Source data:
»»

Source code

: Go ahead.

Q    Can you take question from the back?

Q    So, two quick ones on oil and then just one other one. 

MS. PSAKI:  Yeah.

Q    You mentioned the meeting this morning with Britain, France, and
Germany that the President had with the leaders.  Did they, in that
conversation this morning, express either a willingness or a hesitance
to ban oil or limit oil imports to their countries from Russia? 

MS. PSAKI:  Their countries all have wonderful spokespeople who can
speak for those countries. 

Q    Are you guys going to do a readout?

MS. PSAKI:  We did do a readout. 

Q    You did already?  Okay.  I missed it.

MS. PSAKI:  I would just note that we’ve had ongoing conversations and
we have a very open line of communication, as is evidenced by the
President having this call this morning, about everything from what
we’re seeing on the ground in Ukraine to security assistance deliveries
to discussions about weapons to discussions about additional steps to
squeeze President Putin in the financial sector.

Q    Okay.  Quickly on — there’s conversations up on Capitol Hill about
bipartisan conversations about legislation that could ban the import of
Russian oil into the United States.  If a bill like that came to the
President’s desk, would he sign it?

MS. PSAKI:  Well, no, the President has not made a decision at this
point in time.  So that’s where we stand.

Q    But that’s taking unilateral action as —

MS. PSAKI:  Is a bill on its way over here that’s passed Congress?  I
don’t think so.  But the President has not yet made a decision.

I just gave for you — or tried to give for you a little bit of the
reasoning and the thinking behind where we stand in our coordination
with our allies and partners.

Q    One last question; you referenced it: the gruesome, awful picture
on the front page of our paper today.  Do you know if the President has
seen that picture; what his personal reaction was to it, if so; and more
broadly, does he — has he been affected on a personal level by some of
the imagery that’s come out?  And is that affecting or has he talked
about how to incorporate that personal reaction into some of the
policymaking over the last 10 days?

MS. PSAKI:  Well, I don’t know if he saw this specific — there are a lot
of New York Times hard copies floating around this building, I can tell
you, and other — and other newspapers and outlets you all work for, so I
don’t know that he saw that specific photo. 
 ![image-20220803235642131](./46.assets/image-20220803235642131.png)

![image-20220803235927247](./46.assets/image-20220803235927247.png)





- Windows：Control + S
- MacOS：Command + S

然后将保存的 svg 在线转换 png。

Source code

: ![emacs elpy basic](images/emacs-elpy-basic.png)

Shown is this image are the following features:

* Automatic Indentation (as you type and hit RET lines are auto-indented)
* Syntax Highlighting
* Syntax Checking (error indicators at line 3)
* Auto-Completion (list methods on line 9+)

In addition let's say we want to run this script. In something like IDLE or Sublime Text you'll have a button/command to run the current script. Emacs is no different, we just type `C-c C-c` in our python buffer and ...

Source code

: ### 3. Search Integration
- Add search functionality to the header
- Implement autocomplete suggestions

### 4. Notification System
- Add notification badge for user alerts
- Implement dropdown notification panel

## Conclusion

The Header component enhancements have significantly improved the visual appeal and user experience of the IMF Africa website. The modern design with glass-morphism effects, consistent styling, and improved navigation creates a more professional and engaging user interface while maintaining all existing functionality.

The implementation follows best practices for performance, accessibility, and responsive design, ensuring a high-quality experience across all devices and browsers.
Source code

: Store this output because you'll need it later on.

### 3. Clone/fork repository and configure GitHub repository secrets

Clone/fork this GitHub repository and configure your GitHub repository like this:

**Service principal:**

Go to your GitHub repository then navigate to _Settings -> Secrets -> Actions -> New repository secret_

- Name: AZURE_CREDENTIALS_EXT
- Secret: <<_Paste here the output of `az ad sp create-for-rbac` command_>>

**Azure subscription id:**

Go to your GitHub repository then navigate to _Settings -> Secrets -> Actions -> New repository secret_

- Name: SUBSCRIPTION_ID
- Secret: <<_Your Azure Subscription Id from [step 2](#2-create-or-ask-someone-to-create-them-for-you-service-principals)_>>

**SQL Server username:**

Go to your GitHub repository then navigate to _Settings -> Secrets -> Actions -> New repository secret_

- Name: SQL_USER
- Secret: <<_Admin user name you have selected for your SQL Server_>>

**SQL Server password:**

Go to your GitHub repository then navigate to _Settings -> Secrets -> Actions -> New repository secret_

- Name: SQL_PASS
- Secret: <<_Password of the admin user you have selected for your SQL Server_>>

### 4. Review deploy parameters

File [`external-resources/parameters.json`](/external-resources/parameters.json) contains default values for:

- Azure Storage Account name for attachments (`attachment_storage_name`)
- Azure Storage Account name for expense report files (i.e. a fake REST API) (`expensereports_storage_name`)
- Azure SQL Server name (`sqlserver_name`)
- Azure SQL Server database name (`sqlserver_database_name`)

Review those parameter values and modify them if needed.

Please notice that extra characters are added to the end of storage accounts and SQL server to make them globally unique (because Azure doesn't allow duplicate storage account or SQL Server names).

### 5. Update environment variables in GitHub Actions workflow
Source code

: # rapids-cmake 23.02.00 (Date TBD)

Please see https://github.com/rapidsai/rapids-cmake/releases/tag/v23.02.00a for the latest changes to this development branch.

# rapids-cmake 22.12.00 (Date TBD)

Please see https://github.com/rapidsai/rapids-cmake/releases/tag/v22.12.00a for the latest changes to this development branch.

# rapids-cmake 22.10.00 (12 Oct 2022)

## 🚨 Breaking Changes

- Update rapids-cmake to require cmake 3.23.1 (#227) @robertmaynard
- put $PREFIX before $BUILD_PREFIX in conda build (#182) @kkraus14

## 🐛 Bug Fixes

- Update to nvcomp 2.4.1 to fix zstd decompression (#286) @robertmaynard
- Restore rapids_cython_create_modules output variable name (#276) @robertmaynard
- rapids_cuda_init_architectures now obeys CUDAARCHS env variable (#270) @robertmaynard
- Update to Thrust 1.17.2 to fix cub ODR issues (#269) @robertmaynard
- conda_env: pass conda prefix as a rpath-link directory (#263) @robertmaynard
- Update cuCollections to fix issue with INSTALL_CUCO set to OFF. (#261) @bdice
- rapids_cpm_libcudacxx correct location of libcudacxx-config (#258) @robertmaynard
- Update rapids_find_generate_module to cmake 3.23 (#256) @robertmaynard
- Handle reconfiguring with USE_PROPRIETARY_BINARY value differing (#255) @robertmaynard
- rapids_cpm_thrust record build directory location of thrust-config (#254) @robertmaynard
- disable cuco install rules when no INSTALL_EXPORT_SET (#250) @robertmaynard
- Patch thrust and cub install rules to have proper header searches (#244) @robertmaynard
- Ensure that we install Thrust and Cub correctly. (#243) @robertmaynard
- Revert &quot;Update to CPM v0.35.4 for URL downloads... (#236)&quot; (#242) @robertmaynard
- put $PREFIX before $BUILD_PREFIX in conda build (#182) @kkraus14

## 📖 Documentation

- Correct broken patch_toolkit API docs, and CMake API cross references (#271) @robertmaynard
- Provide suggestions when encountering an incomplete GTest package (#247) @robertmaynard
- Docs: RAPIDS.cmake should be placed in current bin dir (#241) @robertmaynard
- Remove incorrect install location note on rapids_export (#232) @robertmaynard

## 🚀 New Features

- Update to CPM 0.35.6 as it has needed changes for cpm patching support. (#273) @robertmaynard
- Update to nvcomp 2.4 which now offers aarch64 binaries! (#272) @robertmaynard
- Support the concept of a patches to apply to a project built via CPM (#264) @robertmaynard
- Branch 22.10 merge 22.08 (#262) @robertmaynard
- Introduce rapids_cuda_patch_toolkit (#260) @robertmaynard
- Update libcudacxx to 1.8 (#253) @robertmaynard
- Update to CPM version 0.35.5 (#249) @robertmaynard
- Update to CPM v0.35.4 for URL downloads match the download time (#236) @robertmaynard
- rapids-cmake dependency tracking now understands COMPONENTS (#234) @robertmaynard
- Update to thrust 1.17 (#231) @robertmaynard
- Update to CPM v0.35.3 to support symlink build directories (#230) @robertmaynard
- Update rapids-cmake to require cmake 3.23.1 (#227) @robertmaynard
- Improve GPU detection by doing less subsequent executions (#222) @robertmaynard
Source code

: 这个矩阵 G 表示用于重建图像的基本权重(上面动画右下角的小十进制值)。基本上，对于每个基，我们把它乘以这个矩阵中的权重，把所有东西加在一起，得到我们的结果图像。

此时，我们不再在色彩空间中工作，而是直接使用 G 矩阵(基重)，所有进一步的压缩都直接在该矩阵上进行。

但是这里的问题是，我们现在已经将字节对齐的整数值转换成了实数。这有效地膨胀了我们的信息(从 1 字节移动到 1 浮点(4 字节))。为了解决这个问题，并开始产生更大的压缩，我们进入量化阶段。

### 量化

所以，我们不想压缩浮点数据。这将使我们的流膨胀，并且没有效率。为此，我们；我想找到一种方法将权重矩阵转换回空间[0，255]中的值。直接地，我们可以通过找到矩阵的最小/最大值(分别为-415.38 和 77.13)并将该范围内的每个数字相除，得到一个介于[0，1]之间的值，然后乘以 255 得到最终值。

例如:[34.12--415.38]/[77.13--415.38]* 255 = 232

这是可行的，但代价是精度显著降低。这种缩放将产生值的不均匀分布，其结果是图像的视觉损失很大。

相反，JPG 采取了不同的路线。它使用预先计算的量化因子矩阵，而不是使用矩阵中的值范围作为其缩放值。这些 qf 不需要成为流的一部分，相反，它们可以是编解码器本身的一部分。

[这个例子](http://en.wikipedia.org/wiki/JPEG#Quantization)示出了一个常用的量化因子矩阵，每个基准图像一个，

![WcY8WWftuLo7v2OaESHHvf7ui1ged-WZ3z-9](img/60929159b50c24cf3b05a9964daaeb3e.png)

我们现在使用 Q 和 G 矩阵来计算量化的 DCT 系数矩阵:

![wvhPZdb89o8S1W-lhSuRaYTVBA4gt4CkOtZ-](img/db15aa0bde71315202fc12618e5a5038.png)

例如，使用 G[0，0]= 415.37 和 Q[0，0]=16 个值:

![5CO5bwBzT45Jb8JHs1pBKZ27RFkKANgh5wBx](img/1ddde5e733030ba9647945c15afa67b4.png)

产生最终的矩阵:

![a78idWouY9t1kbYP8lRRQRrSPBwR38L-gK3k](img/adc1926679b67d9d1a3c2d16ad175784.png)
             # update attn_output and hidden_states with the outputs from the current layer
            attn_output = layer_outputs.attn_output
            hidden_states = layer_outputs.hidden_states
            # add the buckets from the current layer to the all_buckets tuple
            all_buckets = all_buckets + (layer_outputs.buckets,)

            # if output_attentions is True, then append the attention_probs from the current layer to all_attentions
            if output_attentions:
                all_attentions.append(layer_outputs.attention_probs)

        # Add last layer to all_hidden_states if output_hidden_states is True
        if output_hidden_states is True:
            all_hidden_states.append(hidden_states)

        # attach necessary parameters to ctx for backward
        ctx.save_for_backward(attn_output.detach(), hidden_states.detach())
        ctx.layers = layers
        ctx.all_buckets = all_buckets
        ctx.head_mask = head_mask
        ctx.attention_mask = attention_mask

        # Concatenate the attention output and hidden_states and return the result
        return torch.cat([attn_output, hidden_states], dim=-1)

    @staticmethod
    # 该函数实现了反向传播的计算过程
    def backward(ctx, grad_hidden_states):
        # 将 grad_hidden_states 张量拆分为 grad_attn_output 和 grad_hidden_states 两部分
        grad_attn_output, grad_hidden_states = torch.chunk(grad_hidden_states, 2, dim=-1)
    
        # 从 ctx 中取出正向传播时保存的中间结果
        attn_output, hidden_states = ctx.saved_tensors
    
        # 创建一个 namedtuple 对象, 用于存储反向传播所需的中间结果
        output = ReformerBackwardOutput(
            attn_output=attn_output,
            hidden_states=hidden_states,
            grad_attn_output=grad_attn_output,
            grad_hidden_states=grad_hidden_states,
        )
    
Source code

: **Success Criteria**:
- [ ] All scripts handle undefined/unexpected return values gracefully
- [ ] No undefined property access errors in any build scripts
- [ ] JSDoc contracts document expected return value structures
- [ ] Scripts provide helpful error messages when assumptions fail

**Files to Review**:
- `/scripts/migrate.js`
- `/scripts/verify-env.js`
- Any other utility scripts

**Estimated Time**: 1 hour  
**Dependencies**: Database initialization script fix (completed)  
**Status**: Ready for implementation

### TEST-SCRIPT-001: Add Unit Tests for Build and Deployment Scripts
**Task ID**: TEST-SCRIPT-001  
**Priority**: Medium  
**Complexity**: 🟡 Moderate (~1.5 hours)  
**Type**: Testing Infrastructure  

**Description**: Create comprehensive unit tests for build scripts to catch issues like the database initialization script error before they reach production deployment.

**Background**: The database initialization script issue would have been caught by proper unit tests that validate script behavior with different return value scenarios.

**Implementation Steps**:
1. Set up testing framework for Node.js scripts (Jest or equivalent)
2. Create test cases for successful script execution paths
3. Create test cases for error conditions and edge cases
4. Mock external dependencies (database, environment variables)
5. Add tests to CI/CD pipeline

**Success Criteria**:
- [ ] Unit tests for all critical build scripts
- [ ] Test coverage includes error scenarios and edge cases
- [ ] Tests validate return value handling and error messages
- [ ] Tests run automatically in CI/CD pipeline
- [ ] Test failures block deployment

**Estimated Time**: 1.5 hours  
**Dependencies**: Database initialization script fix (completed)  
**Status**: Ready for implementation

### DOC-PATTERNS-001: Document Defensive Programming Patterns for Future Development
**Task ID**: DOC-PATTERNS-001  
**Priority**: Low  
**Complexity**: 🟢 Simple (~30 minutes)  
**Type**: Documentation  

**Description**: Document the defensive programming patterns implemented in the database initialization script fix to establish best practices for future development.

««

DIRECTIONS:
Of all the lines in the entries, count those with the string "issues", and report only that number.

WRITTEN RESPONSE:
2